In August 1912, an article from a New Zealand newspaper called the Rodney and Otamatea Times, Waitemata and Kaipara Gazette discussed what was, at the time, a relatively new concept: climate change. They linked coal burning to greenhouse gas emissions and these emissions with a warming atmosphere.
Which is exactly what we’re seeing now.
It was a succinct passage, but one which definitely does a good job at describing the general mechanism of climate change: carbon dioxide, a greenhouse gas, leads to global warming.
“The furnaces of the world are now burning about 2,000,000,000 tons of coal a year. When this is burned, uniting with oxygen, it adds about 7,000,000,000 tons of carbon dioxide to the atmosphere yearly. This tends to make the air a more effective blanket for the earth and to raise its temperature. The effect may be considerable in a few centuries.”
Well guess what — a century passed, and we’re already feeling the changes! Congrats, Rodney and Otamatea Times, Waitemata and Kaipara Gazette — your prediction was pretty good.
There were some skepticism regarding the article’s authenticity, and it’s always good to be a bit skeptical with things like this. In this case, however, the newspaper article can be found in the digital archives of the National Library of New Zealand. Furthermore, as Snopes points out, an identical story appeared in the 17 July 1912, issue of The Braidwood Dispatch and Mining Journal, as found in the digital archives of the National Library of Australia. Another remarkably similar aticle came up in the March 1912 report in the magazine Popular Mechanics titled “Remarkable Weather of 1911: The Effect of the Combustion of Coal on the Climate – What Scientists Predict for the Future.” No doubt, climate change was a known topic in the early 1910s.

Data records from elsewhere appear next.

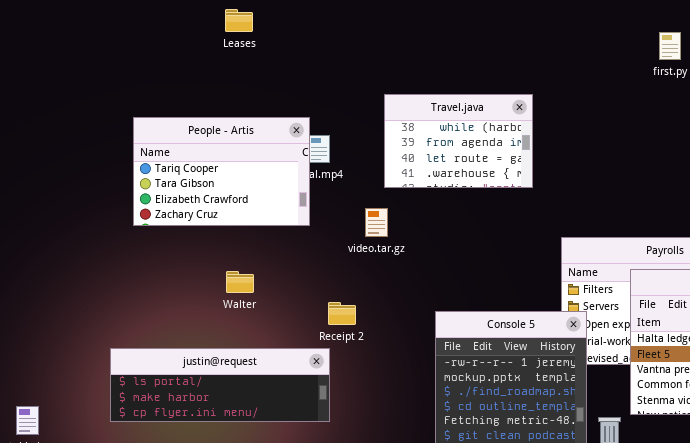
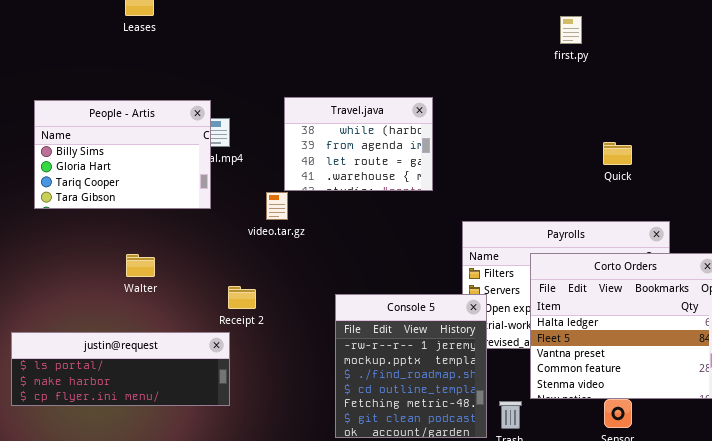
Travel.java: [384,94,533,188] -> [284,97,433,191], moved
People - Artis: [133,117,310,226] -> [34,100,211,209], scrolled up 2 rows

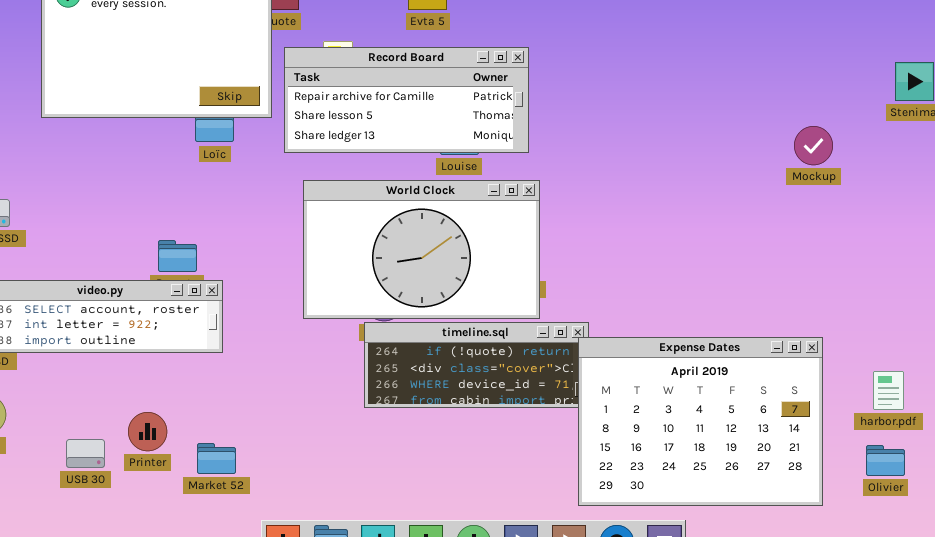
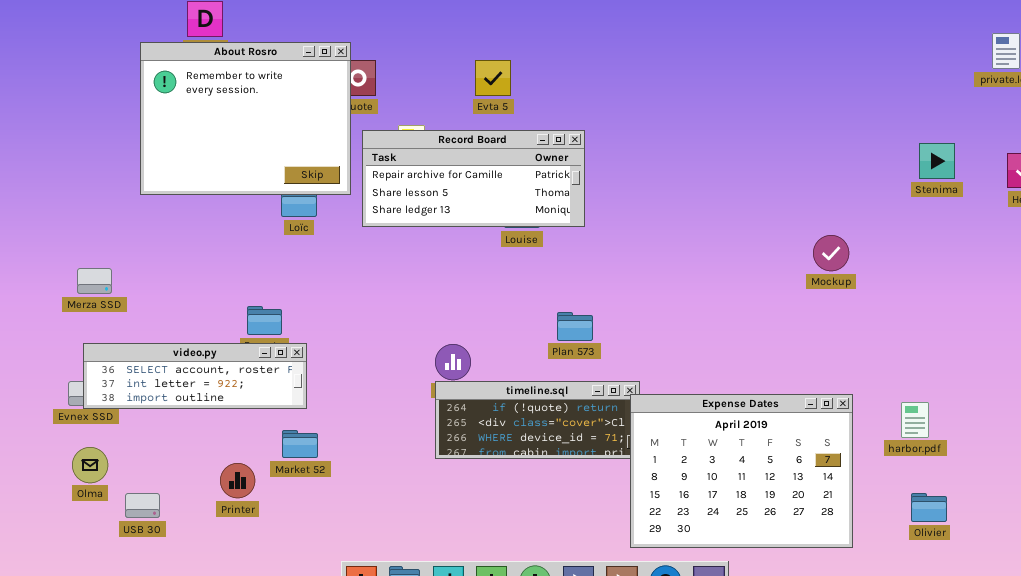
Mockup: [794,126,833,165] -> [813,235,849,271], moved
World Clock: [303,180,540,319] -> none, closed
harbor.pdf: [873,371,904,410] -> [901,402,929,438], moved
USB 30: [66,439,105,468] -> [125,493,160,518], moved
Market 52: [197,443,236,474] -> [282,430,318,458], moved
Olivier: [866,445,905,476] -> [911,493,947,522], moved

In fact, this fits very well with the evolution of our understanding of climate change. The first person to discuss the effects of greenhouse gases was a Swedish scientist named Svante Arrhenius in 1896. In a paper he published (and several subsequent works), he describes how greenhouse gases can make changes in the Earth’s atmosphere and alter our climate’s planet.
Climate change was gradually given more attention, but a turning point happened in the 1970s, when big oil companies figured out that they were causing climate change and decided to hide this and sow disinformation about the population.
Just imagine, we knew about climate change since the early 1910s! It certainly wasn’t a well-understood concept, but in 1912, people were realizing that coal and other fossil fuels can affect the climate. If only we’d started acting a century ago, we’d be in a very different situation now.